If you qualify, there’s a way in which you can pay for some of your health expenses on a tax-free basis. It’s called a Medical Savings Account. Also known as an Archer MSA, it’s generally available to self-employed individuals or people who work for small companies that have fifty or fewer employees and offer no group health insurance. Your company can provide the MSA or you can set one up for yourself. It can be somewhat more expensive, however, when compared to group insurance bought through an association or an individual major-medical health plan.

An MSA operates in this manner: you must first buy a high-deductible health plan (HDHP). For an individual plan the deductible can range from $1,700 to $2,650 per year. Family-plan deductibles must be at least $3,500 to a maximum of $5,250 yearly (the deductible is the amount that you pay out-of-pocket before the insurance picks up the coverage and begins to pay). You may also have to pay a percentage of each medical bill. However, annual out-of-pocket expenses are capped at $3,500 for individuals and $6,450 for families. (All of these amounts are indexed to inflation.)

Once you have the HDHP, you open a tax-deductible medical savings account. Each year you’re allowed to deposit up to seventy-five percent of your deductible amount for a family plan (sixty-five percent for the individual plan) into the account. The funds are held by a custodian -- usually a bank or the insurer. Or, your employer can make deposits on your behalf. In this case, the money is free of Social Security tax. Either way, you earn tax-deferred interest on the deposited money. However, if your employer deposits less than the maximum allowable amount, you cannot add to it. You and you employer can’t both make deposits into your account during the same year.

Whenever you have a qualified medical expense, you use the funds in your MSA to pay for it. Any money not spent during the year carries over to future years. You can also use your MSA for expenses not covered by your insurance, such as eyeglasses or vanity cosmetic surgery. But money for uncovered items or procedures won’t count toward your deductible.
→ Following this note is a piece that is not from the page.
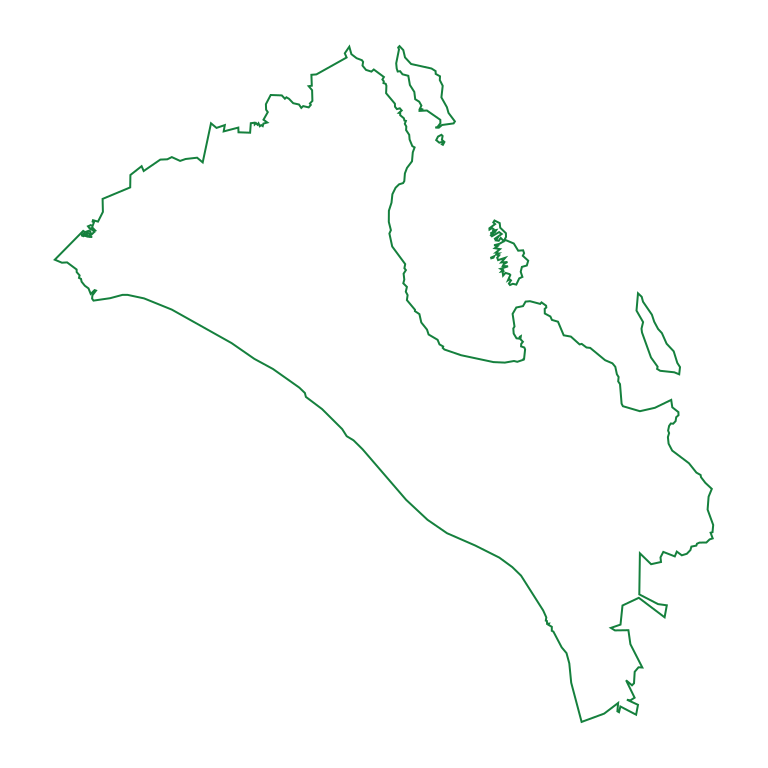 La Paz, Baja California Sur, Mexico
{"feature_id": "50627088B19134439985606", "entity_name": "La Paz", "entity_type": "district", "adm_level": 2, "iso_a3": "MEX", "parent_name": "Mexico", "parent_adm1": "Baja California Sur", "projection": "orthographic", "projection_center": [-110.497, 24.115], "detail": "fine", "context": "isolated", "style": "outline", "palette": "green", "viewbox_px": 768, "rotation_deg": 0, "n_neighbors": 0, "source": "geoboundaries", "source_scale": "gbopen_adm2", "svg_char_len": 6009}
<svg xmlns="http://www.w3.org/2000/svg" viewBox="0 0 768 768"><path d="M93.5,300.6L110.1,298.2L122.4,294.9L127.7,294.9L144.1,298.4L171.8,309.6L231.6,343.1L254.4,358.9L273.0,369.0L299.3,387.6L304.9,393.0L305.9,396.9L322.1,409.1L342.2,429.1L346.7,436.2L353.5,440.3L362.6,449.3L406.1,499.8L427.5,519.8L447.0,533.2L475.2,545.5L499.3,557.6L512.3,567.1L521.1,575.7L543.2,610.5L546.3,617.4L545.8,620.6L546.9,621.0L547.1,623.8L549.0,623.6L548.4,624.8L551.8,626.8L551.8,630.8L553.4,631.6L561.7,647.4L566.5,653.1L569.3,663.4L571.2,682.7L581.6,721.9L604.2,713.6L618.1,703.0L617.4,711.3L619.0,712.2L620.4,706.5L636.1,714.7L638.0,704.8L626.9,699.7L630.3,700.4L634.6,697.7L626.1,680.3L632.0,685.3L634.0,683.3L634.7,671.8L638.5,667.3L642.3,667.5L630.4,644.2L628.4,630.2L614.9,630.4L610.9,627.9L620.5,624.6L622.5,605.5L638.8,597.8L664.6,617.3L666.8,605.3L658.0,604.1L639.3,594.4L639.9,553.3L651.1,564.2L661.0,562.0L660.5,557.4L663.3,551.9L674.8,556.4L676.8,551.6L681.8,555.3L686.8,553.8L690.4,550.1L691.4,546.6L696.3,545.6L697.0,543.7L699.5,542.6L706.4,542.5L709.6,539.4L712.7,538.4L710.6,532.7L712.5,532.2L713.2,525.0L707.6,509.6L708.6,496.7L711.8,488.9L705.3,482.8L701.0,477.2L700.6,475.0L696.4,472.6L688.9,463.2L672.2,450.6L668.6,443.7L667.9,437.1L669.1,433.1L668.1,430.6L669.1,425.9L670.8,423.5L673.2,423.7L675.6,421.1L676.2,417.2L678.5,415.2L678.4,412.1L672.3,407.3L671.2,399.9L654.9,407.8L639.9,411.2L622.9,406.2L621.6,403.7L620.0,384.1L618.2,381.4L618.6,377.0L616.9,374.3L615.3,366.8L612.4,363.3L605.1,360.2L590.2,347.9L586.5,347.5L581.7,343.9L579.6,344.4L570.9,336.6L563.7,335.3L558.0,321.7L551.9,319.9L550.4,316.5L544.8,313.5L544.7,308.9L546.3,307.5L546.1,305.7L541.5,302.4L540.2,303.9L530.0,301.2L525.6,301.6L523.0,306.1L516.3,307.5L512.6,313.9L514.5,326.5L513.3,328.5L513.7,333.6L516.5,338.3L519.1,338.6L519.8,336.8L520.8,336.2L520.4,339.1L522.9,341.8L521.2,343.9L521.1,346.4L524.3,347.5L525.1,349.4L524.0,359.6L523.6,358.0L523.6,359.7L517.3,361.8L514.0,361.0L504.9,362.6L493.5,362.1L461.0,355.2L444.4,349.5L442.7,347.9L443.2,346.5L439.5,344.4L437.6,339.8L428.6,334.5L427.0,329.6L421.3,322.5L419.4,314.1L414.9,311.1L415.0,309.8L406.9,300.1L407.6,295.1L405.8,291.7L406.9,286.9L403.3,283.3L404.3,279.6L403.6,273.7L405.9,270.1L404.4,268.2L405.2,264.1L392.2,246.5L389.4,233.5L390.9,230.2L388.8,221.9L388.9,210.7L391.5,202.7L392.4,194.2L395.6,187.7L399.1,184.3L403.1,183.1L404.3,181.1L404.9,173.4L407.0,167.9L412.0,161.3L412.8,152.3L414.6,147.4L412.3,146.1L409.6,139.5L409.2,134.8L406.1,130.1L406.3,126.5L404.8,123.8L405.9,120.9L404.4,120.5L403.9,118.3L400.2,115.2L400.2,113.1L398.9,112.9L401.7,110.5L399.8,108.3L396.9,109.1L395.0,106.7L394.9,103.7L386.1,93.2L386.4,85.8L385.7,83.8L383.5,83.1L383.8,81.3L382.4,79.5L383.9,77.0L373.8,69.5L371.4,71.6L366.0,69.9L362.5,65.6L363.1,61.9L361.9,60.2L356.6,58.2L351.4,54.2L349.3,46.7L344.8,53.3L346.6,57.5L316.4,74.4L311.4,74.8L311.8,85.7L308.7,86.2L312.1,90.2L312.4,100.9L309.9,103.5L310.8,104.9L308.7,107.4L303.2,106.1L301.3,107.9L299.0,104.5L293.2,103.2L289.0,98.8L286.4,97.3L284.9,98.7L281.8,95.4L270.7,95.0L265.9,104.2L266.1,109.7L267.8,112.1L263.5,119.7L267.3,122.5L263.4,123.6L262.7,126.1L261.2,125.1L259.8,126.2L258.5,123.3L257.5,124.7L256.0,123.1L254.7,124.4L254.5,122.7L250.8,123.2L250.1,132.7L238.5,132.3L238.3,127.6L223.7,131.4L224.8,125.1L216.5,127.9L211.0,123.3L202.7,162.4L197.1,157.7L185.6,159.0L180.1,160.9L171.8,157.1L167.3,159.3L160.3,159.6L143.7,171.0L141.6,166.2L130.4,175.0L130.2,187.4L102.6,198.9L102.9,211.9L98.0,221.6L93.0,220.2L92.6,221.6L93.9,222.4L92.5,226.2L90.8,225.1L88.0,226.3L90.0,228.9L93.0,230.2L91.5,228.1L92.6,227.8L95.2,230.5L93.5,231.0L94.3,231.9L91.4,234.7L89.4,234.4L90.1,236.2L91.3,235.9L89.7,236.8L92.3,237.0L89.4,236.9L84.7,235.8L83.3,236.1L84.0,236.5L82.5,235.8L81.9,234.9L81.9,233.9L82.0,234.9L83.1,234.1L83.1,235.5L83.4,233.6L85.4,234.1L84.6,234.6L85.9,235.6L87.5,235.4L86.5,233.7L87.7,232.7L90.3,234.2L90.8,233.3L90.2,231.4L88.7,230.8L85.0,232.1L83.2,230.9L54.8,259.7L61.9,262.7L67.1,262.4L76.6,269.5L76.7,272.1L79.6,275.4L79.0,277.9L81.0,278.9L81.6,281.7L84.8,285.7L88.5,288.4L90.7,293.9L94.6,290.1L96.0,290.6L92.4,295.3L92.1,298.6L93.5,300.6ZM399.5,46.1L398.2,47.5L399.0,49.4L396.2,63.3L396.7,68.5L397.7,71.5L400.1,71.2L402.5,74.3L408.3,75.8L409.9,85.0L414.3,91.9L415.2,99.2L419.2,101.7L421.4,105.6L420.0,108.5L423.2,109.6L419.5,109.9L419.5,110.9L426.9,110.5L440.3,119.8L440.4,123.2L437.5,127.0L435.3,127.6L438.8,127.7L442.0,125.0L453.6,123.4L454.9,121.4L448.5,112.9L446.9,107.2L441.4,97.4L442.7,85.8L439.8,80.1L440.0,76.3L435.7,73.9L435.6,71.1L431.5,68.5L411.1,64.0L405.0,57.4L403.3,50.1L399.5,46.1ZM679.2,374.3L680.0,367.1L677.3,362.9L673.7,351.3L666.6,343.7L661.9,333.1L658.1,329.0L654.2,321.7L651.9,314.7L643.0,301.7L641.7,296.8L638.0,293.3L636.5,310.6L643.1,322.1L641.5,328.7L642.0,332.5L651.0,357.5L657.6,366.7L657.1,368.9L660.2,370.8L674.3,372.3L679.2,374.3ZM513.8,243.5L505.7,240.1L499.3,243.9L494.1,245.2L497.7,246.0L494.8,248.2L500.0,249.1L496.0,252.4L497.2,252.3L496.6,253.6L498.6,253.5L496.8,254.7L499.2,255.3L497.2,257.7L498.1,260.1L505.2,257.8L501.2,262.5L507.4,262.0L503.8,264.1L502.8,266.0L508.0,266.3L500.6,268.8L502.7,269.8L501.3,271.5L504.3,270.8L502.6,271.8L503.1,275.6L505.5,272.9L509.5,274.1L510.3,275.0L508.0,280.3L509.6,279.3L511.0,280.4L508.9,283.6L510.0,285.0L512.8,283.8L516.3,284.6L519.2,278.4L522.4,276.9L520.7,271.8L521.9,266.9L526.8,265.5L528.2,260.7L522.8,255.8L524.1,253.2L523.1,250.3L518.2,250.7L513.8,243.5ZM499.7,223.1L494.5,220.5L493.3,222.4L495.1,224.1L489.4,228.3L489.5,229.6L492.1,228.1L493.6,229.2L493.1,230.6L496.3,230.0L494.9,232.1L490.4,233.2L492.7,233.7L490.9,235.3L491.9,236.3L499.1,232.1L501.7,234.0L494.2,239.2L497.3,238.3L496.0,240.4L498.7,240.8L500.7,237.9L503.8,241.1L506.0,236.9L505.9,233.2L500.2,227.7L499.7,223.1ZM442.6,136.0L441.4,134.8L438.0,136.6L436.2,140.1L439.3,142.7L442.2,141.9L443.0,143.4L442.0,144.3L442.9,144.8L444.4,142.0L441.9,139.8L442.6,136.0ZM494.2,256.2L491.1,257.6L491.3,258.3L493.4,257.7L494.2,256.2Z" fill="none" stroke="#15803d" stroke-width="2"/></svg>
Funds in your MSA can be used for nonmedical reasons, as well. But if this happens, you must report the expenditure as taxable income. You’ll also owe a fifteen percent penalty unless you’re at least 65 years old or are disabled.

Your MSA is portable, which means that if you change employers your account goes with you. But if your new company isn’t eligible to have medical savings accounts, you’ll no longer be able to make contributions. You can, however, still use the money already deposited to pay for qualified medical expenses tax-free. Or, you can allow the funds to continue to build until retirement on a tax-deferred basis.

For healthy people with plenty of money, MSAs can be a great savings tool. They can be somewhat risky, however, for those on a tight budget. With high deductibles and stiff penalties for using the money for nonmedical needs (even financial emergencies), many people may see very little advantage to them.